Format the data below as a numbered list, running from the line that contains "pose: elev=55.6 azim=204.5" through the line that contains "Dot at: (286, 213)", both included, with blank lines left out.

Data provided ->
►
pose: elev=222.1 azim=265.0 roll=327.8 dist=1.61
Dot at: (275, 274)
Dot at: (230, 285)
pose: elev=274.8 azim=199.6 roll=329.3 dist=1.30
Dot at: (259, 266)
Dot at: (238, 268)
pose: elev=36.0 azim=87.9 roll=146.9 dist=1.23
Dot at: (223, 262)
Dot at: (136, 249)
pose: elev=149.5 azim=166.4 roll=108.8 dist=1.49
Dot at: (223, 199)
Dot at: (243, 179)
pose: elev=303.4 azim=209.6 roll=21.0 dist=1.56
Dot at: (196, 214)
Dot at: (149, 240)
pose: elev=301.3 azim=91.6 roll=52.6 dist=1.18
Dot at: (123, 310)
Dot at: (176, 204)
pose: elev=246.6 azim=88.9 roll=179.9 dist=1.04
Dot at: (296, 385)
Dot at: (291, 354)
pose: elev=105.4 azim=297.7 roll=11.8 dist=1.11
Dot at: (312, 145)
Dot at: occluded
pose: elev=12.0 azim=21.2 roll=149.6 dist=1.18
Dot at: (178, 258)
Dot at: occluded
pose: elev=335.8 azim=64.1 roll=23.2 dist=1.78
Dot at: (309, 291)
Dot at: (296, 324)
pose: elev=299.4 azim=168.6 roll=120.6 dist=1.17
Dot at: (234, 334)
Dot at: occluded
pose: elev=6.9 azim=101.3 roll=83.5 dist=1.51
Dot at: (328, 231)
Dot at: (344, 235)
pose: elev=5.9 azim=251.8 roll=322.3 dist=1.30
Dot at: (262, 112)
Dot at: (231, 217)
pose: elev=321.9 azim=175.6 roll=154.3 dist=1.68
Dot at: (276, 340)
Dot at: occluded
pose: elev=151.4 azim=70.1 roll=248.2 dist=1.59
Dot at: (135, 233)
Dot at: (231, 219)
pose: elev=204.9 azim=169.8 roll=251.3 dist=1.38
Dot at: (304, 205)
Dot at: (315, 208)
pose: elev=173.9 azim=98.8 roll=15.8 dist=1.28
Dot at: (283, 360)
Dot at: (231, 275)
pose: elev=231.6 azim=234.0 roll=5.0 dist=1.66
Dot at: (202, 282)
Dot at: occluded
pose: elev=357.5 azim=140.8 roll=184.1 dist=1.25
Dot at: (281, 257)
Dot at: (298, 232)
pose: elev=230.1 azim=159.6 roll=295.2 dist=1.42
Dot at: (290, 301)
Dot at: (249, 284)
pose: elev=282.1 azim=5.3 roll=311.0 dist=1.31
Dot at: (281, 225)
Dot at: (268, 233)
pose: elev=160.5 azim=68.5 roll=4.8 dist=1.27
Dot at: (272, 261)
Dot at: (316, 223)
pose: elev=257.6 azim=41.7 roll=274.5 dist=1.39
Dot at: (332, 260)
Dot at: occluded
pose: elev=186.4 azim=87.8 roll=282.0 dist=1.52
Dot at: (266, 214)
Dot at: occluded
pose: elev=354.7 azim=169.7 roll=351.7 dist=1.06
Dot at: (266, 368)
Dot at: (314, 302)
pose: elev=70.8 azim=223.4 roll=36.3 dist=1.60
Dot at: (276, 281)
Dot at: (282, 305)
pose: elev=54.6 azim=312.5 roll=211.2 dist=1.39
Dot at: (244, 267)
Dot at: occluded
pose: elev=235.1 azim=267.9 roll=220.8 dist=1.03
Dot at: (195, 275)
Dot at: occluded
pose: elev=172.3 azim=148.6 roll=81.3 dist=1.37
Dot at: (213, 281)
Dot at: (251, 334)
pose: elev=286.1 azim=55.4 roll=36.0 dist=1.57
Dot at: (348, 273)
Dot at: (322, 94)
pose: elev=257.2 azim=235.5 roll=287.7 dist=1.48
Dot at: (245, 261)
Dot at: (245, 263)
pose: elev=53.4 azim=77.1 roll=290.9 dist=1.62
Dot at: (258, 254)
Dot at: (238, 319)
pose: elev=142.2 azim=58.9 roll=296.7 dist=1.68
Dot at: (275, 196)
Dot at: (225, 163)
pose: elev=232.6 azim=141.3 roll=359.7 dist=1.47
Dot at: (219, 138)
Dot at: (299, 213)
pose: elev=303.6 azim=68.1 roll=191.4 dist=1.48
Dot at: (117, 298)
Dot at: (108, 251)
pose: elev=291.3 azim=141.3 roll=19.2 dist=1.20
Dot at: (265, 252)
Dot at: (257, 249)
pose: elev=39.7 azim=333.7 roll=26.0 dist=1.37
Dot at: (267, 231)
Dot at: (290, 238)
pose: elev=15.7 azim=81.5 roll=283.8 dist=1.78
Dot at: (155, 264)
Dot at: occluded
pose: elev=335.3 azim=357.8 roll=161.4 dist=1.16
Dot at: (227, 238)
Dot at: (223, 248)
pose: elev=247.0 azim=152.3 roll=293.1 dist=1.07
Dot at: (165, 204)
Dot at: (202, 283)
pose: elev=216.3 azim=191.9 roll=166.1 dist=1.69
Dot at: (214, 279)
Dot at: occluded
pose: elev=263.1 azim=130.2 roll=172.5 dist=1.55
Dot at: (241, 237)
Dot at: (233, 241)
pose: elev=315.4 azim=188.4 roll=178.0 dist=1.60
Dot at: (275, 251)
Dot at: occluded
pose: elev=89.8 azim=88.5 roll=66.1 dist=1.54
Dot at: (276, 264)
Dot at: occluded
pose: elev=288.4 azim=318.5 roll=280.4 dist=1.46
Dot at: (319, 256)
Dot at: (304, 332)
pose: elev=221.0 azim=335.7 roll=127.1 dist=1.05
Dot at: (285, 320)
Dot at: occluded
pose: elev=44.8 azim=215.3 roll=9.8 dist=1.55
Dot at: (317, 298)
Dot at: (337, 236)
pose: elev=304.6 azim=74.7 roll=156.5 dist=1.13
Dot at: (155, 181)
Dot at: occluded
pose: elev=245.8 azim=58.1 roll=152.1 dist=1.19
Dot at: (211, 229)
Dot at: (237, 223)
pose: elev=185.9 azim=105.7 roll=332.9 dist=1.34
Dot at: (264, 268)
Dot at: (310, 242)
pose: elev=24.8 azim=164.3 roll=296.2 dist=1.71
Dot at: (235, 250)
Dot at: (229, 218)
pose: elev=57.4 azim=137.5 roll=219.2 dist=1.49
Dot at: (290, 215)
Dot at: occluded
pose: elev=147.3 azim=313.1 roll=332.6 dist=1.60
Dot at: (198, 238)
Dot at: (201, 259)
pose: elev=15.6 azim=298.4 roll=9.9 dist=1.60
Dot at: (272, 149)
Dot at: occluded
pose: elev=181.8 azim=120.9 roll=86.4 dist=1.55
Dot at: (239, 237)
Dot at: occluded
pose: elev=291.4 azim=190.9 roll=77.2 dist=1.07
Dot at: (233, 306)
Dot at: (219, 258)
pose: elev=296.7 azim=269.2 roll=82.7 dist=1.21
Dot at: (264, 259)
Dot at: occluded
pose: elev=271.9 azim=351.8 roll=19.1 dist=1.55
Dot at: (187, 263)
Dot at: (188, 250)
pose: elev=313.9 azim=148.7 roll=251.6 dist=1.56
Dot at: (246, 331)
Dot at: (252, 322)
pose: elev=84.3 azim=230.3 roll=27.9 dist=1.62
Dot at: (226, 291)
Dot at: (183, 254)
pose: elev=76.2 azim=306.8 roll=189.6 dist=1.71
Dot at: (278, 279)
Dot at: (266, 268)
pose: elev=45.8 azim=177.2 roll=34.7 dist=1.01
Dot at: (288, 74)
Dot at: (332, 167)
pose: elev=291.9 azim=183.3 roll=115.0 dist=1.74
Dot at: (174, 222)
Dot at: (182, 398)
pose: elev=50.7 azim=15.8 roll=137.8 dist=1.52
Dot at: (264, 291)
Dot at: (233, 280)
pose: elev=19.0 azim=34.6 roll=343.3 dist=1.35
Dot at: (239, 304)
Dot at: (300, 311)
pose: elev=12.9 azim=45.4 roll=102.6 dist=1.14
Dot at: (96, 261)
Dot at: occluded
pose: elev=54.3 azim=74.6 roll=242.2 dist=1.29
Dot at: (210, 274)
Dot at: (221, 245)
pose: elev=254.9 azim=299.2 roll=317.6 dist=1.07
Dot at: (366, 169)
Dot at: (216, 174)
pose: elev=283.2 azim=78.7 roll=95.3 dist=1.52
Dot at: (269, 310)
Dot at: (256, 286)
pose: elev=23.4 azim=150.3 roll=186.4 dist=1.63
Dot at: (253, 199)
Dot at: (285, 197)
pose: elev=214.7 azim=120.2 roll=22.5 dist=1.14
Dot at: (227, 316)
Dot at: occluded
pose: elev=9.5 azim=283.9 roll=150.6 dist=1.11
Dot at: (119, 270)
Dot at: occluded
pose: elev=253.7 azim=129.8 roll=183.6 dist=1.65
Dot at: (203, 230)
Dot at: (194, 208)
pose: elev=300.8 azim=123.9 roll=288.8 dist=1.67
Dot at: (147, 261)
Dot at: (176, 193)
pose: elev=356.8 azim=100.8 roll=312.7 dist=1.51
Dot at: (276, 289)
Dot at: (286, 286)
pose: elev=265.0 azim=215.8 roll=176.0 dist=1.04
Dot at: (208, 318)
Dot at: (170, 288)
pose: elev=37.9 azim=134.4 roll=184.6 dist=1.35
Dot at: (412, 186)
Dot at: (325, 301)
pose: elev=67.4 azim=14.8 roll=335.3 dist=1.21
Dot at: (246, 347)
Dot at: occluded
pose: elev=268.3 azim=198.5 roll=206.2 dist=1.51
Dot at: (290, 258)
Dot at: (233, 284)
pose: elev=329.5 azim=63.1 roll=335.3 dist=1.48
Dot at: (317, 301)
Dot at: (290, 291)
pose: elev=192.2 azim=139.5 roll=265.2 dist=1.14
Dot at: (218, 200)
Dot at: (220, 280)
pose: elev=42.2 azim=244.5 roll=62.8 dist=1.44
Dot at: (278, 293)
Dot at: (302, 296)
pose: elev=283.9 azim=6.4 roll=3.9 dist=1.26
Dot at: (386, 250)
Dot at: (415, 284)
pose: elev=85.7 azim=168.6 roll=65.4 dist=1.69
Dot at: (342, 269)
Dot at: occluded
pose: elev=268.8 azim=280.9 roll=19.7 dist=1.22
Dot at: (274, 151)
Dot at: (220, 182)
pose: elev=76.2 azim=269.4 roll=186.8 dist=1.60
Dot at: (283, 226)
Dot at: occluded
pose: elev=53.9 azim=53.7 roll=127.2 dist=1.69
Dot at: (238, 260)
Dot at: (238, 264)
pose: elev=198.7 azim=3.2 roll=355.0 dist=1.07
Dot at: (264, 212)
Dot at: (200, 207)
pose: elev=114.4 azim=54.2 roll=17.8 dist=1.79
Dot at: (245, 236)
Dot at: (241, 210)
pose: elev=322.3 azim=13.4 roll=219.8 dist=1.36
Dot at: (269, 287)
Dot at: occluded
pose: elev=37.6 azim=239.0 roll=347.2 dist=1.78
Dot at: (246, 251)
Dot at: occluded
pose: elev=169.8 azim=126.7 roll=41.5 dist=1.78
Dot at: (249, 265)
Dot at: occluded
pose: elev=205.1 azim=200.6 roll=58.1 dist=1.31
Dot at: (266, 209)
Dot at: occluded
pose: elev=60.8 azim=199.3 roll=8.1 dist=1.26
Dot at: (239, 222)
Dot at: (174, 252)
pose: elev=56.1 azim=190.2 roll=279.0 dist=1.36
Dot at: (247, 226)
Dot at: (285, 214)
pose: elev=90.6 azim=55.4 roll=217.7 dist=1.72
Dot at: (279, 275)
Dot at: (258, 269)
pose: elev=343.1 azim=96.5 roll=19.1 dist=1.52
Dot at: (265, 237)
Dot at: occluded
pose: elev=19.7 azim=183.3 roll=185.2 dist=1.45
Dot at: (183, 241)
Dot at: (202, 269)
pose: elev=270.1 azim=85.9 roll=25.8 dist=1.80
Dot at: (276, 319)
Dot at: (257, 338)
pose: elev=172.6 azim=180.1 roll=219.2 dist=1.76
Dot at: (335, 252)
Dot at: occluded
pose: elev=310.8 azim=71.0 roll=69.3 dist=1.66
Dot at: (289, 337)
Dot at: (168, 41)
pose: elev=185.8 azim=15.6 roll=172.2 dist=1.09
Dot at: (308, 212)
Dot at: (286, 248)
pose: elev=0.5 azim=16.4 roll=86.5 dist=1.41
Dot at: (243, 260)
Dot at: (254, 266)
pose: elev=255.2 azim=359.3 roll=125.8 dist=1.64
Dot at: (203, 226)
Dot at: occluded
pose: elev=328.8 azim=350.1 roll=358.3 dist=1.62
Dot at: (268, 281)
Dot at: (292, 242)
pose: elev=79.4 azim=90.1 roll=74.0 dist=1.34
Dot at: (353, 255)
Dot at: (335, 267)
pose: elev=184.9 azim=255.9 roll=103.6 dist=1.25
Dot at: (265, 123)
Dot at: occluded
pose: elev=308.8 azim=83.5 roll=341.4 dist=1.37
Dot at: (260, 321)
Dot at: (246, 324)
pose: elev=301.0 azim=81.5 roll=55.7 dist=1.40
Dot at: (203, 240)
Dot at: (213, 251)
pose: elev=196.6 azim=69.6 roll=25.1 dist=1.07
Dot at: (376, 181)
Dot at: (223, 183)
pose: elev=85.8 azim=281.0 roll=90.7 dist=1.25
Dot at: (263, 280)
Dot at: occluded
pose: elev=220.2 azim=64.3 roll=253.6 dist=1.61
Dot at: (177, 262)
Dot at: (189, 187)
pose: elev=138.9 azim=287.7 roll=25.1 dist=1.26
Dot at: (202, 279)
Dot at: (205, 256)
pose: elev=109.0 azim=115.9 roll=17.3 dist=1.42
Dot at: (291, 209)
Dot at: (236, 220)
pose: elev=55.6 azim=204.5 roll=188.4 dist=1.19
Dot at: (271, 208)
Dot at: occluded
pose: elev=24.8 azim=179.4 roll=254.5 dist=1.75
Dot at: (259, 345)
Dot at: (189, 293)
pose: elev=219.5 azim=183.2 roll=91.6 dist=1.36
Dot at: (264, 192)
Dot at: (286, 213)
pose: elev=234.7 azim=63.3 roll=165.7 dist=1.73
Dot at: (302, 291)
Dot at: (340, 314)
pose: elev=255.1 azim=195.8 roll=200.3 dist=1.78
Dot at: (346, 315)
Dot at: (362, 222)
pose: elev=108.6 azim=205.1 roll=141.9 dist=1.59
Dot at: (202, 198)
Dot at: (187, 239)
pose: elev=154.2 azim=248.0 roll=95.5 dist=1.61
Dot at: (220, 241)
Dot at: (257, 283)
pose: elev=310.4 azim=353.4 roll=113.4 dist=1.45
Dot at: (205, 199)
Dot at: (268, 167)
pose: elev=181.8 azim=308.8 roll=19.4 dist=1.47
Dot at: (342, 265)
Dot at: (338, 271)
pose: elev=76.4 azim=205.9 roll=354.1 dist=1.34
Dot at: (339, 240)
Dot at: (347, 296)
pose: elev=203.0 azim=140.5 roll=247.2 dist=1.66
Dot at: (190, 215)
◄
Answer in full ->
1. pose: elev=55.6 azim=204.5 roll=188.4 dist=1.19
2. Dot at: (271, 208)
3. Dot at: occluded
4. pose: elev=24.8 azim=179.4 roll=254.5 dist=1.75
5. Dot at: (259, 345)
6. Dot at: (189, 293)
7. pose: elev=219.5 azim=183.2 roll=91.6 dist=1.36
8. Dot at: (264, 192)
9. Dot at: (286, 213)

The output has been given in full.